En somme ce film pose : « Comment échapper à notre risible, matérialiste civilisation urbaine ? » La réponse d’Arcand : « La campagne ! » Certains jugent, comme moi, que c’est bien court. Arcand aurait-il pu trouver une plus moderne « sortie de secours » pour son héros bafoué ? À cette femme qui gagne plus d’argent que lui, il dira : « Je pourrais te tuer » ! Elle en est stupéfiée. Mais quoi à part l’assassinat ? Un simple divorce ? Un nouvel amour qui l’aurait sorti de sa misère sexuelle, sorti de son cabanon au fond de la cour, derrière sa jolie piscine « pas payée », où, dira-t-il, il va se masturber tel un ado attardé avec des revues porno ? Au bout de sa brillante démonstration en images, toute peuplée de fantasmes éculés, à belles « femmes énamourées », soumises et masochistes, c’est le vide qui surgit. Au bout du pèlerinage visuelle filmé avec un professionnalisme épatant, car Arcand est surdoué, c’est le vide. C’est cette tragique impasse qui enragera tous les  jeunes Cassivi de la presse. Ce néantisme va choquer tous ceux qui réussissent à vivre bien content, bien satisfaits du modus vivendi de 2007.

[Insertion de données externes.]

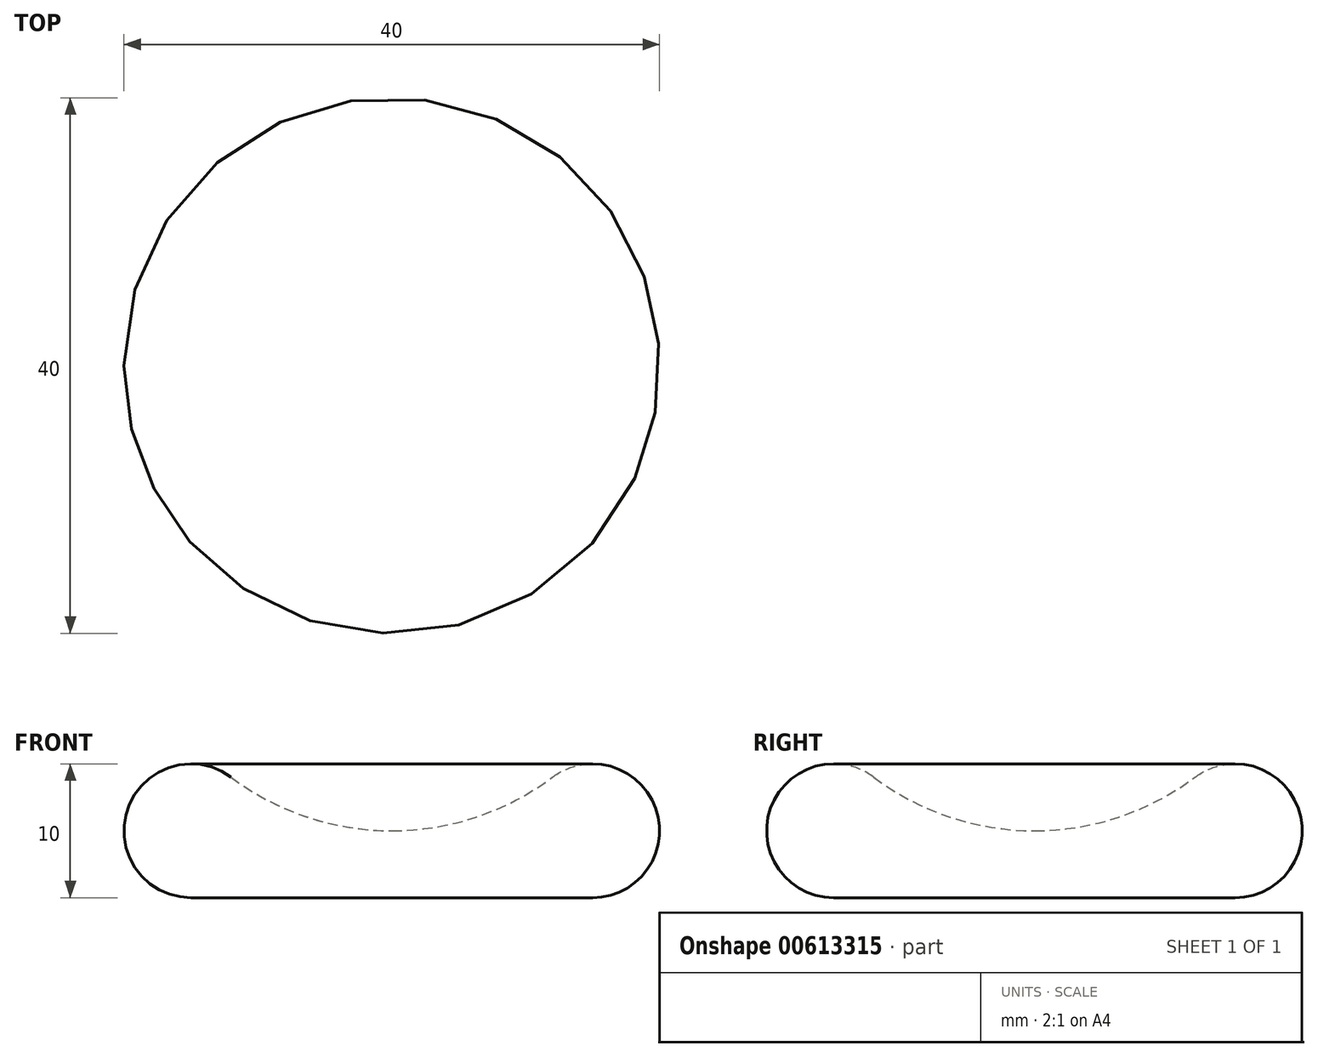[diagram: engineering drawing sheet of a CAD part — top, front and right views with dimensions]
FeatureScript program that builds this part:
annotation { "Feature Type Name" : "Feature", "Feature Type Description" : "" }
export const myFeature = defineFeature(function(context is Context, id is Id, definition is map)
    precondition{}
    {
        {
            var Q0;
            Q0=qCreatedBy(makeId("Front.planeOp"),FACE);
            var sketch = newSketch(context, id + "F0", { "sketchPlane" : qUnion([Q0])});
            skArc(sketch, "E0", {"start": v(-12, 9) * mm, "mid": v(-19.74, 6.58) * mm, "end": v(-15, 0) * mm});
            skArc(sketch, "E1", {"start": v(-12, 9) * mm, "mid": v(-6.32, 6.03) * mm, "end": v(0, 5) * mm});
            skLineSegment(sketch, "E2", {"start": v(0, 0) * mm, "end": v(-15, 0) * mm});
            skLineSegment(sketch, "E3", {"start": v(0, 0) * mm, "end": v(0, 5) * mm});
            skSolve(sketch);
        }
        {
            var Q0;
            Q0=makeQuery(id+"F0.imprint","IMPRINT",FACE,{"disambiguationData":[TD([[makeQuery(id+"F0.imprint","IMPRINT",EDGE,{"derivedFrom":sQuery(id+"F0.wireOp",EDGE,"E0")}),1.0]])]});
            var Q1;
            Q1=sQuery(id+"F0.wireOp",EDGE,"E3");
            revolve(context, id + "F1", {"entities" : qUnion([Q0]), "axis" : qUnion([Q1]), "revolveType" : RevolveType.FULL});
        }
    });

Le terrifiant diagnostic arcandien est valable, bien mené d’une lucidité justifiée. Mais comme du temps de ce brave Molière, il s’en trouvera pour condamner cette vision. Les avares, les puritains, les précieux ridicules, les donjuanistes, et autres victimes de turpitudes courantes vont s’écrier : éteignez, assez, insupportable, foin du moraliste (jamais moralisateur Arcand). Plusieurs diront : « C’est un cynique » . Allons, on voit bien pire, au théâtre, en littérature, à même la télé parfois. Son lourd constat d’échec ne dérangera que les abrutis.